*Extracted page text data*
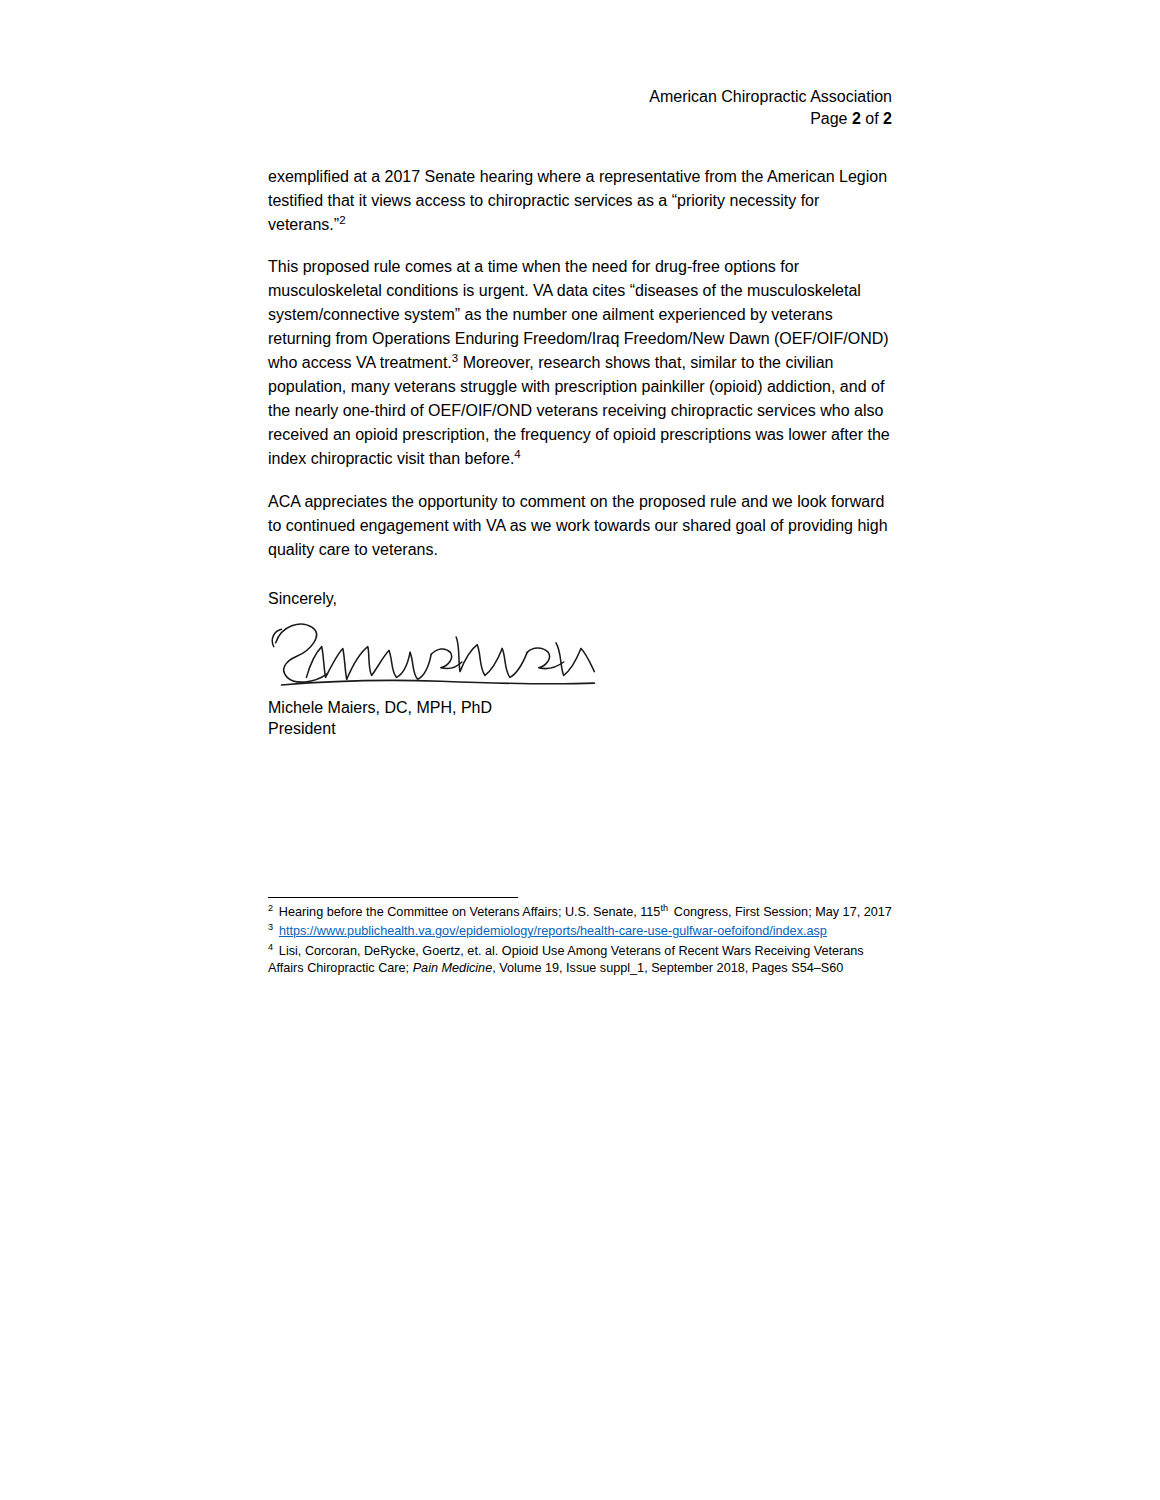American Chiropractic Association Page 2 of 2
exemplified at a 2017 Senate hearing where a representative from the American Legion testified that it views access to chiropractic services as a “priority necessity for veterans.”2
This proposed rule comes at a time when the need for drug-free options for musculoskeletal conditions is urgent. VA data cites “diseases of the musculoskeletal system/connective system” as the number one ailment experienced by veterans returning from Operations Enduring Freedom/Iraq Freedom/New Dawn (OEF/OIF/OND) who access VA treatment.3 Moreover, research shows that, similar to the civilian population, many veterans struggle with prescription painkiller (opioid) addiction, and of the nearly one-third of OEF/OIF/OND veterans receiving chiropractic services who also received an opioid prescription, the frequency of opioid prescriptions was lower after the index chiropractic visit than before.4
ACA appreciates the opportunity to comment on the proposed rule and we look forward to continued engagement with VA as we work towards our shared goal of providing high quality care to veterans.
Sincerely,
Michele Maiers, DC, MPH, PhD
President
2 Hearing before the Committee on Veterans Affairs; U.S. Senate, 115th Congress, First Session; May 17, 2017
3 https://www.publichealth.va.gov/epidemiology/reports/health-care-use-gulfwar-oefoifond/index.asp
4 Lisi, Corcoran, DeRycke, Goertz, et. al. Opioid Use Among Veterans of Recent Wars Receiving Veterans Affairs Chiropractic Care; Pain Medicine, Volume 19, Issue suppl_1, September 2018, Pages S54–S60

*Problem statement*
Starting with the line that contains "ACA appreciates the", return each line through the last one of the data above, exactly as written and nothing more.

*Written response*
ACA appreciates the opportunity to comment on the proposed rule and we look forward to continued engagement with VA as we work towards our shared goal of providing high quality care to veterans.
Sincerely,
Michele Maiers, DC, MPH, PhD
President
2 Hearing before the Committee on Veterans Affairs; U.S. Senate, 115th Congress, First Session; May 17, 2017
3 https://www.publichealth.va.gov/epidemiology/reports/health-care-use-gulfwar-oefoifond/index.asp
4 Lisi, Corcoran, DeRycke, Goertz, et. al. Opioid Use Among Veterans of Recent Wars Receiving Veterans Affairs Chiropractic Care; Pain Medicine, Volume 19, Issue suppl_1, September 2018, Pages S54–S60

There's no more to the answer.